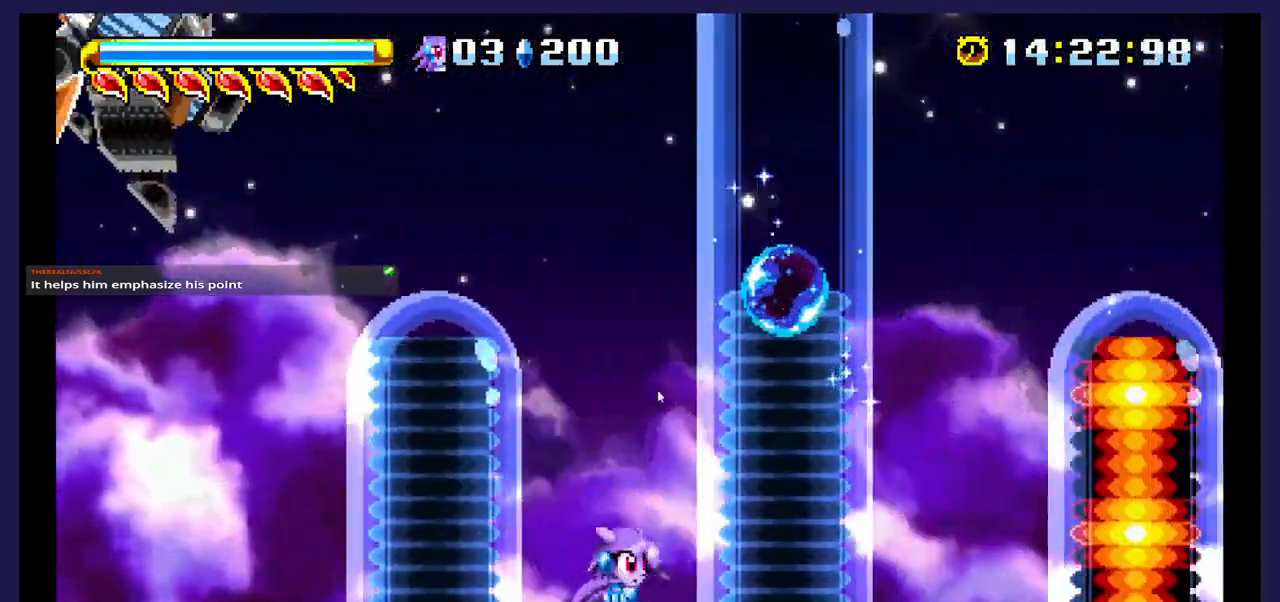
{"buttons": ["DPAD_LEFT"]}
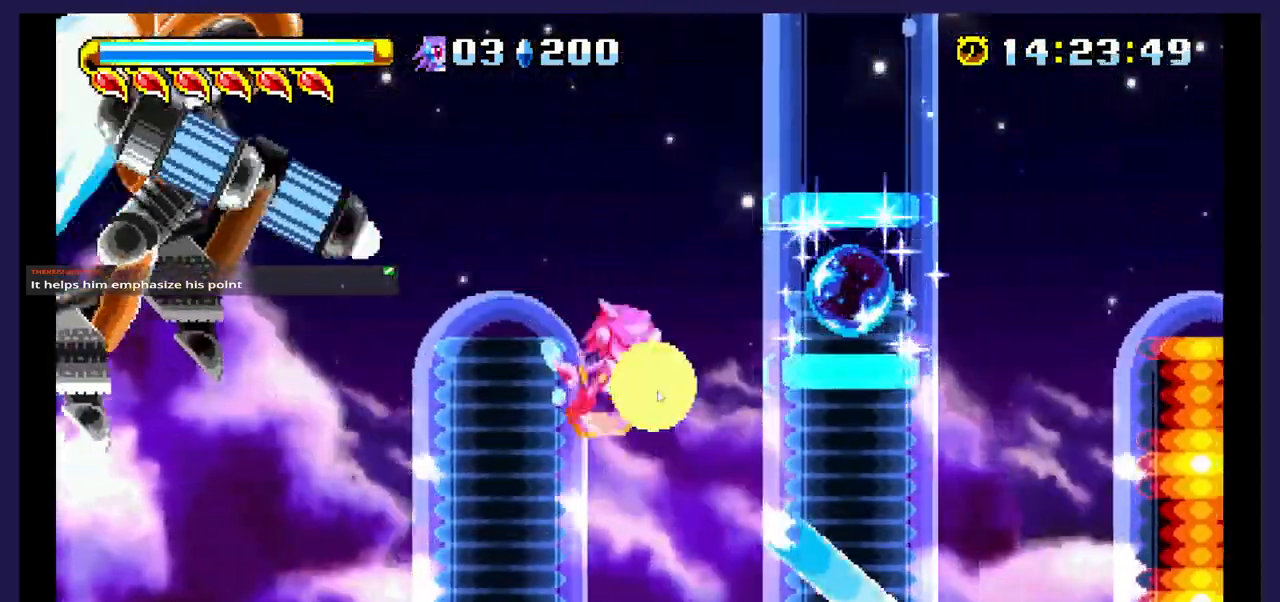
{"buttons": ["DPAD_LEFT"], "events": []}
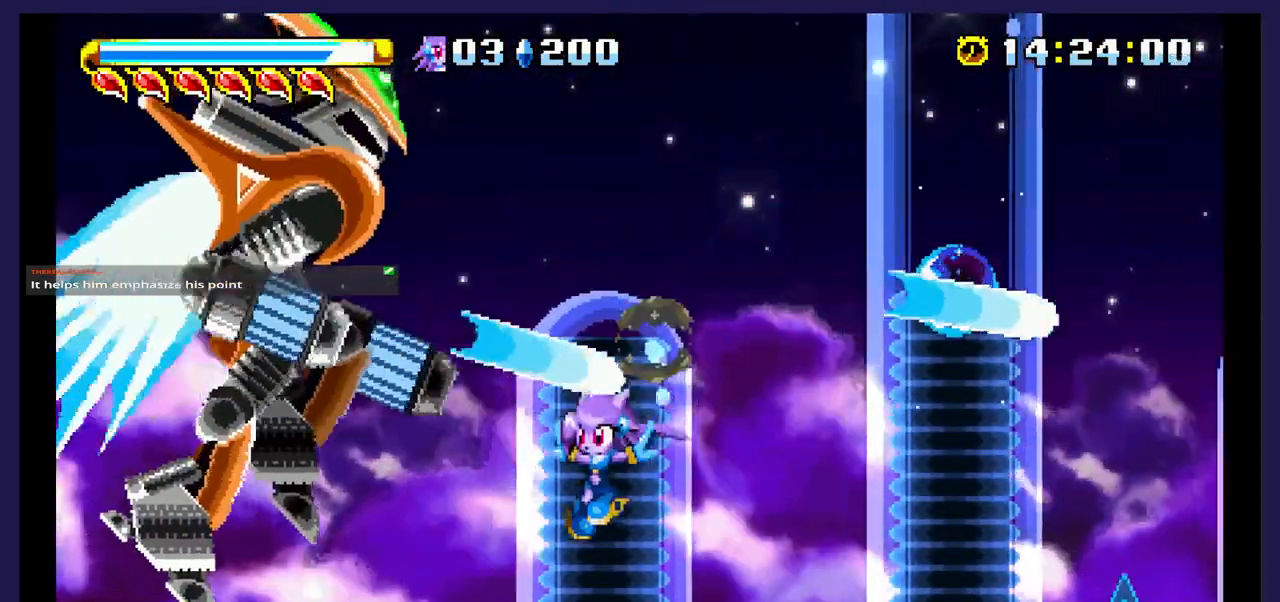
{"buttons": ["A", "DPAD_RIGHT"], "events": [[217, "A", "down"], [350, "DPAD_LEFT", "up"], [467, "DPAD_RIGHT", "down"]]}
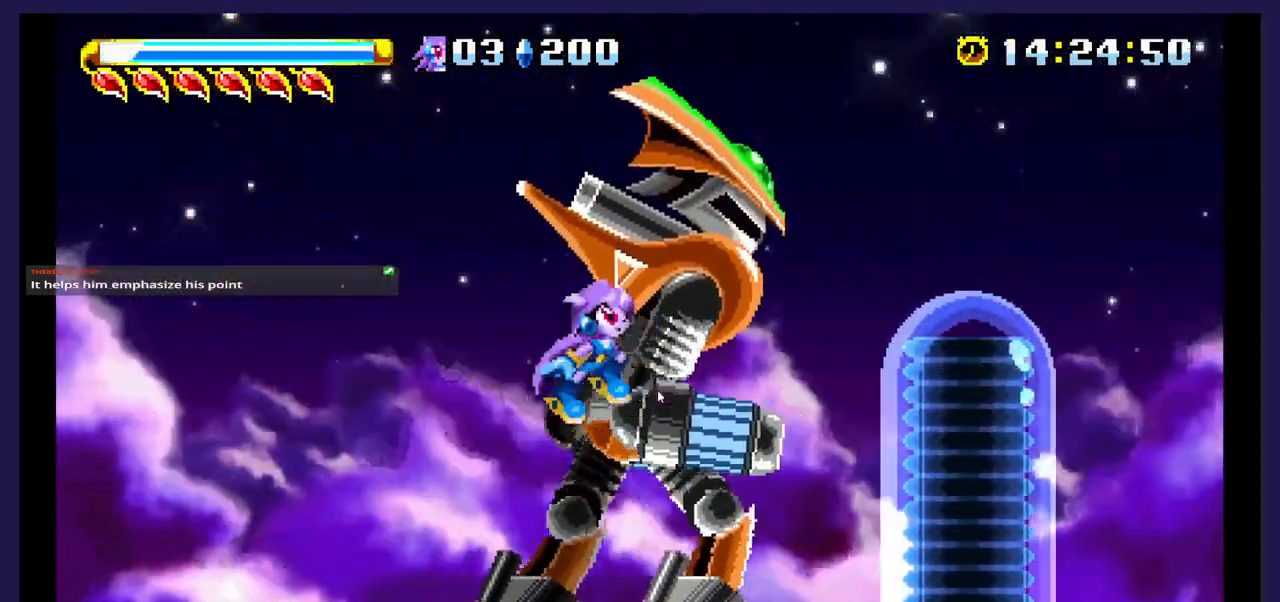
{"buttons": ["X"], "events": [[17, "A", "up"], [67, "X", "down"], [217, "X", "up"], [267, "X", "down"], [283, "DPAD_RIGHT", "up"]]}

- _What is being asked_: Each line that mentions the string "events" must be copied from the listing.

- _Response to this exercise_:
{"buttons": ["DPAD_LEFT"], "events": []}
{"buttons": ["A", "DPAD_RIGHT"], "events": [[217, "A", "down"], [350, "DPAD_LEFT", "up"], [467, "DPAD_RIGHT", "down"]]}
{"buttons": ["X"], "events": [[17, "A", "up"], [67, "X", "down"], [217, "X", "up"], [267, "X", "down"], [283, "DPAD_RIGHT", "up"]]}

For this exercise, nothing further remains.